Aeckersberg, F., Rainey, F., & Widdel, F. (1998). Growth, natural relationships, cellular fatty acids and metabolic adaptation of sulfate-reducing bacteria that utilize long-chain alkanes under anoxic conditions. Archives of Microbiology, 170(5), 361-369. doi:10.1007/s002030050654.


Zusammenfassung
Natural relationships, improvement of anaerobic growth on hydrocarbons, and properties that may provide clues to an understanding of oxygen-independent alkane metabolism were studied with two mesophilic sulfate-reducing bacteria, strains Hxd3 and Pnd3. Strain Hxd3 had been formerly isolated from an oil tank; strain Pnd3 was isolated from marine sediment. Strains Hxd3 and Pnd3 grew under strictly anoxic conditions on n-alkanes in the range of C-12-C-20 and C-14-C-17, respectively, reducing sulfate to sulfide.
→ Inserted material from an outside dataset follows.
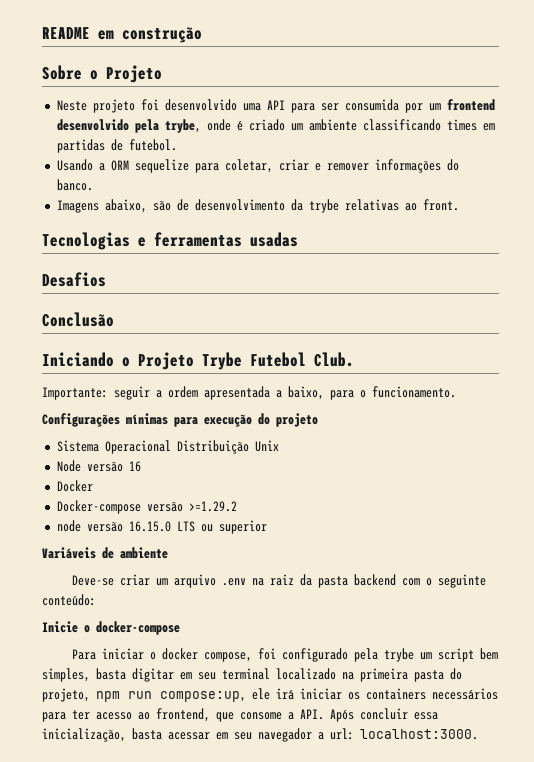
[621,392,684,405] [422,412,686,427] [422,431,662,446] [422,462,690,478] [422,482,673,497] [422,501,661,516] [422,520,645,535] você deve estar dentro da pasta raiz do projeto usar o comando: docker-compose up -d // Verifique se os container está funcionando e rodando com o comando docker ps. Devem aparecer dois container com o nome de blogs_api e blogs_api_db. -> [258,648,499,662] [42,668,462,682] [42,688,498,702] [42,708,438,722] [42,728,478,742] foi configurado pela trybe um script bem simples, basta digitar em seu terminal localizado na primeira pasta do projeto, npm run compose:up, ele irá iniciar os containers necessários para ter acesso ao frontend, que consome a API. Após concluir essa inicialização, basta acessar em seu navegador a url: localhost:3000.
Both strains shared 90% 16 S rRNA sequence similarity and clustered with classified species of completely oxidizing, sulfate-reducing bac bacteria within the delta-subclass of Proteobacteria. Anaerobic growth on alkanes was stimulated by alpha-cyclodextrin, which served as a non-degradable carrier for the hydrophobic substrate. Cells of strain Hxd3 grown on hydrocarbons and alpha-cyclodextrin were used to study the composition of cellular fatty acids and in vivo activities. When strain Hxd3 was grown on hexadecane (C16H34), cellular fatty acids with C-odd chains were dominant. Vice versa, cultures grown on heptadecane (C17H36) contained mainly fatty acids with C-even chains. In contrast, during growth on 1-alkenes or fatty acids, a C-even substrate yielded C-even fatty acids, and a C-odd substrate yielded C-odd fatty acids. These results suggest that anaerobic degradation of alkanes by strain Hxd3 does not occur via a desaturation to the corresponding 1-alkenes, a hypothetical reaction formerly discussed in the literature. Rather an alteration of the carbon chain by a C-odd carbon unit is likely to occur during activation; one hypothetical reaction is a terminal addition of a C-1, unit. In contrast, fatty acid analyses of strain Pnd3 after growth on alkanes did not indicate an alteration of the carbon chain by a C-odd carbon unit, suggesting that the initial reaction differed from that in strain Hxd3. When hexadecane-grown cells of strain Hxd3 were resuspended in medium with 1-hexadecene, an adaptation period of 2 days was observed. Also this result is not in favor of an anaerobic alkane degradation via the corresponding l-alkene.